(Stored items from a collection)
#####

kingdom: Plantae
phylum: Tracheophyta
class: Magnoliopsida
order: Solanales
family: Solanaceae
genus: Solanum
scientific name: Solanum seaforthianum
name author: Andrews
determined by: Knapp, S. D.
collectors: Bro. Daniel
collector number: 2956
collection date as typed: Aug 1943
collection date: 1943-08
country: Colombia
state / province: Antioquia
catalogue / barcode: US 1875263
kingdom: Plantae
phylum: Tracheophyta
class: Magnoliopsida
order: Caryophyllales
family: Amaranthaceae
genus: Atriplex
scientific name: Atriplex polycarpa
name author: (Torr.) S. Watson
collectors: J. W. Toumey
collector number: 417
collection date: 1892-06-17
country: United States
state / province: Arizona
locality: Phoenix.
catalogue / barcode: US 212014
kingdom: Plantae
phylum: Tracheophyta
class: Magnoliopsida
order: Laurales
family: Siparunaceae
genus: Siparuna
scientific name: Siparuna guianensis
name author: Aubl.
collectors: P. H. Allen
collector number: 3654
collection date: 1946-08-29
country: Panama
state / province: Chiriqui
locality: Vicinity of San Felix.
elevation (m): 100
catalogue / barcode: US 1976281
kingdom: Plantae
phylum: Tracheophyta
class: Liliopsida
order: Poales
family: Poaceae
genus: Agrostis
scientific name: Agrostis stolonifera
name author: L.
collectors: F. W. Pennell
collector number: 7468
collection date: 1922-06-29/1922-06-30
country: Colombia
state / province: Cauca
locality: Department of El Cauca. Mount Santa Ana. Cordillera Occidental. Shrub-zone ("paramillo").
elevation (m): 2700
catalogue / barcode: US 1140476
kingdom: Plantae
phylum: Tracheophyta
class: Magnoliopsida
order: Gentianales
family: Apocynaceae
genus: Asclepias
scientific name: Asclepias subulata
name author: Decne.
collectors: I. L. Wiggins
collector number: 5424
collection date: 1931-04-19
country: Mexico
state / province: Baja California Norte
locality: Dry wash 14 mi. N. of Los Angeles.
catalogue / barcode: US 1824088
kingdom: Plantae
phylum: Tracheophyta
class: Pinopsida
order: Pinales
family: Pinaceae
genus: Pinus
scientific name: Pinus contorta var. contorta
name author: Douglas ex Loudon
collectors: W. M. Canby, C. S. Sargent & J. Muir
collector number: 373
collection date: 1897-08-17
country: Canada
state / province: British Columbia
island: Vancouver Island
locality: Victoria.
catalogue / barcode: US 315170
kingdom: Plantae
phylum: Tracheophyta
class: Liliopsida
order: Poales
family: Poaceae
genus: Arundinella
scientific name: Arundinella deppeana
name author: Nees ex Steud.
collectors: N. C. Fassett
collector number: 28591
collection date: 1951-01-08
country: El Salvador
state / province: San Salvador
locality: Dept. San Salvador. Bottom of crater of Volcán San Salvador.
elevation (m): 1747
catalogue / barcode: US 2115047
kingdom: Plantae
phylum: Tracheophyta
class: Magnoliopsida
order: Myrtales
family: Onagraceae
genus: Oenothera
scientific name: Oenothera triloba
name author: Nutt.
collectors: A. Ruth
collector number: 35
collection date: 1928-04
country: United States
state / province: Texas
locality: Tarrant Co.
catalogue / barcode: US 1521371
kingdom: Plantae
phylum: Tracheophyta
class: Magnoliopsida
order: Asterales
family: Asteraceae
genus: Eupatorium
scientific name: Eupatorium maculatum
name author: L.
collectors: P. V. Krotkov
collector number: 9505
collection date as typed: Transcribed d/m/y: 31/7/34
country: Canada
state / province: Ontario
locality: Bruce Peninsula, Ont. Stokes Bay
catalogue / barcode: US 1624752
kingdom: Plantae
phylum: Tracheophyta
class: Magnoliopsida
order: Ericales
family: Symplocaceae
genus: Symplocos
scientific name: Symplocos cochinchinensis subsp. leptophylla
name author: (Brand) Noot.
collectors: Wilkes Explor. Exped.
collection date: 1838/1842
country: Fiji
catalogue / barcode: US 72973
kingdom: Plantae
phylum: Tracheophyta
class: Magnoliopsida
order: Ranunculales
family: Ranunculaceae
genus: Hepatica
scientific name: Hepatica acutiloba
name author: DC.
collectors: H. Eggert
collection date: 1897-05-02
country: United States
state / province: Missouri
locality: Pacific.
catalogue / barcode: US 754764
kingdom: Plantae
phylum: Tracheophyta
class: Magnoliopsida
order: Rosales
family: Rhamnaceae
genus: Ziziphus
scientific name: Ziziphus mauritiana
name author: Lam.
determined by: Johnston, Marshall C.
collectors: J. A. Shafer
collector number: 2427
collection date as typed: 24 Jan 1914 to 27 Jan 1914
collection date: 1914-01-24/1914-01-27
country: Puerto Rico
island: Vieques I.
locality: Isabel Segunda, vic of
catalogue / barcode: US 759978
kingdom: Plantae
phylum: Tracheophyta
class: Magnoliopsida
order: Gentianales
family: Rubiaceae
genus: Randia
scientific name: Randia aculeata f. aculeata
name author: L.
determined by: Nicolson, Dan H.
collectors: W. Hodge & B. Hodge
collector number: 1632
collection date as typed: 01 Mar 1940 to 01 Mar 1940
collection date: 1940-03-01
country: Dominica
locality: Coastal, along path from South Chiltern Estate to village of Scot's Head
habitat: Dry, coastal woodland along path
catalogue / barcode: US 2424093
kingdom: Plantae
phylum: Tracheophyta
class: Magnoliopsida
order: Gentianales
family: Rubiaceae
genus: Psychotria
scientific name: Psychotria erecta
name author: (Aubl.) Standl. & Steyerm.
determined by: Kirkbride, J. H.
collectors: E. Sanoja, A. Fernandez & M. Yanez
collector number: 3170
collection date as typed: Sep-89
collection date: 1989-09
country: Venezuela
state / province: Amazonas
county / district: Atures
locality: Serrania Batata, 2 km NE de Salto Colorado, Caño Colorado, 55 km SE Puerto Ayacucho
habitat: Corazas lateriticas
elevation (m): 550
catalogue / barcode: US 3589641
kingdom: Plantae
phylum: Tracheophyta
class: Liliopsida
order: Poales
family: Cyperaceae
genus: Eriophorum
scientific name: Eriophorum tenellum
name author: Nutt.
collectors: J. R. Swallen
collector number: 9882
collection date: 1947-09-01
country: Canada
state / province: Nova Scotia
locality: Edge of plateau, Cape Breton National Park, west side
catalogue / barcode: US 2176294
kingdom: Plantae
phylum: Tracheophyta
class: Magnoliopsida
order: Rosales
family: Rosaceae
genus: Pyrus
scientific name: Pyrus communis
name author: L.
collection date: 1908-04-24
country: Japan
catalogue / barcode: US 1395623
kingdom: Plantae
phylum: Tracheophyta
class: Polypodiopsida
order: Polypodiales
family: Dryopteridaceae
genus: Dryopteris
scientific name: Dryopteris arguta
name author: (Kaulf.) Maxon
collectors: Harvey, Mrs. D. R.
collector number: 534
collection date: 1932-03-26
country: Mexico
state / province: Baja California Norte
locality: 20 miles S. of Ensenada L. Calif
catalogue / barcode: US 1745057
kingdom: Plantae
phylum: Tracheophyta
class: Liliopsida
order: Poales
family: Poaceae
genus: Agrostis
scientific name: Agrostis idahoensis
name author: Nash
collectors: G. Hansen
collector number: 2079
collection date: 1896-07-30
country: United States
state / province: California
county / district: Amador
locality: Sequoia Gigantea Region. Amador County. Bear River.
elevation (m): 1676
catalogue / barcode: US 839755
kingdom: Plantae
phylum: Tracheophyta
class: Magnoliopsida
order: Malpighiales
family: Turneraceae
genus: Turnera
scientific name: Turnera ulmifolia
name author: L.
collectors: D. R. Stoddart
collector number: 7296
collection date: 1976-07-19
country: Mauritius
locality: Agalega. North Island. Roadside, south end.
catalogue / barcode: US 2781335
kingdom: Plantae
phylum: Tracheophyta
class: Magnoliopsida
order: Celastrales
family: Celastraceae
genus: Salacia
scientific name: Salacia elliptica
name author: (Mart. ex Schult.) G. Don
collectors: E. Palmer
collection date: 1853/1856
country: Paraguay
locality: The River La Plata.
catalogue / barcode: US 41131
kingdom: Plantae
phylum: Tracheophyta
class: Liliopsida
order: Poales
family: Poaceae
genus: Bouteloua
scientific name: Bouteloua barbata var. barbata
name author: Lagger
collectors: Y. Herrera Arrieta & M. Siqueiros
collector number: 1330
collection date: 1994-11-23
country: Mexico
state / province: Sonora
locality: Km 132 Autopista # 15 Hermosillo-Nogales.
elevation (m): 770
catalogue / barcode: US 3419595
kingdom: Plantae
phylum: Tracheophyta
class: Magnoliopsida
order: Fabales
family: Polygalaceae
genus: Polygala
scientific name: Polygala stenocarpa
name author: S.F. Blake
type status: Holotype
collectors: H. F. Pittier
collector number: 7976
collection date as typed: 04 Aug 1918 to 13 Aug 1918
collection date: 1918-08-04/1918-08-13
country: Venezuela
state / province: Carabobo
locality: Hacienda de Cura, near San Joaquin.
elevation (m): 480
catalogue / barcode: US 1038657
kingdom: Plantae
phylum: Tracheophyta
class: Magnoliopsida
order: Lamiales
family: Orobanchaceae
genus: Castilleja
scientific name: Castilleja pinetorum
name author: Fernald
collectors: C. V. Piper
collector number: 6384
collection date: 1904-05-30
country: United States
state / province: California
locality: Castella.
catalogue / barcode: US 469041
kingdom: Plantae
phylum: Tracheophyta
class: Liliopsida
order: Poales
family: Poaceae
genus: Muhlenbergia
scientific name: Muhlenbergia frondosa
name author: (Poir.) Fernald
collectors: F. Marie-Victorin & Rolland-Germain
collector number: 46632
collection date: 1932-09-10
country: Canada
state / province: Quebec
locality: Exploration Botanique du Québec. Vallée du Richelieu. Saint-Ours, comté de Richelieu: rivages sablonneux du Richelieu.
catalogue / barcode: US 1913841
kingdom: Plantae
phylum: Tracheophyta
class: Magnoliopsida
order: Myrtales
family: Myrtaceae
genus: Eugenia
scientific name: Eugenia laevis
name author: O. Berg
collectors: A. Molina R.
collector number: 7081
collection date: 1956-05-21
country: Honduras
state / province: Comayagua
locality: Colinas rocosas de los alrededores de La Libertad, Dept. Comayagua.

#####

__Aim__
Render as a numbered list the lines of the rows above, beginning with the line that contains "family: Rhamnaceae" and continuing through the line that contains "genus: Dryopteris", both included. Omit any blank lines.

__Written response__
1. family: Rhamnaceae
2. genus: Ziziphus
3. scientific name: Ziziphus mauritiana
4. name author: Lam.
5. determined by: Johnston, Marshall C.
6. collectors: J. A. Shafer
7. collector number: 2427
8. collection date as typed: 24 Jan 1914 to 27 Jan 1914
9. collection date: 1914-01-24/1914-01-27
10. country: Puerto Rico
11. island: Vieques I.
12. locality: Isabel Segunda, vic of
13. catalogue / barcode: US 759978
14. kingdom: Plantae
15. phylum: Tracheophyta
16. class: Magnoliopsida
17. order: Gentianales
18. family: Rubiaceae
19. genus: Randia
20. scientific name: Randia aculeata f. aculeata
21. name author: L.
22. determined by: Nicolson, Dan H.
23. collectors: W. Hodge & B. Hodge
24. collector number: 1632
25. collection date as typed: 01 Mar 1940 to 01 Mar 1940
26. collection date: 1940-03-01
27. country: Dominica
28. locality: Coastal, along path from South Chiltern Estate to village of Scot's Head
29. habitat: Dry, coastal woodland along path
30. catalogue / barcode: US 2424093
31. kingdom: Plantae
32. phylum: Tracheophyta
33. class: Magnoliopsida
34. order: Gentianales
35. family: Rubiaceae
36. genus: Psychotria
37. scientific name: Psychotria erecta
38. name author: (Aubl.) Standl. & Steyerm.
39. determined by: Kirkbride, J. H.
40. collectors: E. Sanoja, A. Fernandez & M. Yanez
41. collector number: 3170
42. collection date as typed: Sep-89
43. collection date: 1989-09
44. country: Venezuela
45. state / province: Amazonas
46. county / district: Atures
47. locality: Serrania Batata, 2 km NE de Salto Colorado, Caño Colorado, 55 km SE Puerto Ayacucho
48. habitat: Corazas lateriticas
49. elevation (m): 550
50. catalogue / barcode: US 3589641
51. kingdom: Plantae
52. phylum: Tracheophyta
53. class: Liliopsida
54. order: Poales
55. family: Cyperaceae
56. genus: Eriophorum
57. scientific name: Eriophorum tenellum
58. name author: Nutt.
59. collectors: J. R. Swallen
60. collector number: 9882
61. collection date: 1947-09-01
62. country: Canada
63. state / province: Nova Scotia
64. locality: Edge of plateau, Cape Breton National Park, west side
65. catalogue / barcode: US 2176294
66. kingdom: Plantae
67. phylum: Tracheophyta
68. class: Magnoliopsida
69. order: Rosales
70. family: Rosaceae
71. genus: Pyrus
72. scientific name: Pyrus communis
73. name author: L.
74. collection date: 1908-04-24
75. country: Japan
76. catalogue / barcode: US 1395623
77. kingdom: Plantae
78. phylum: Tracheophyta
79. class: Polypodiopsida
80. order: Polypodiales
81. family: Dryopteridaceae
82. genus: Dryopteris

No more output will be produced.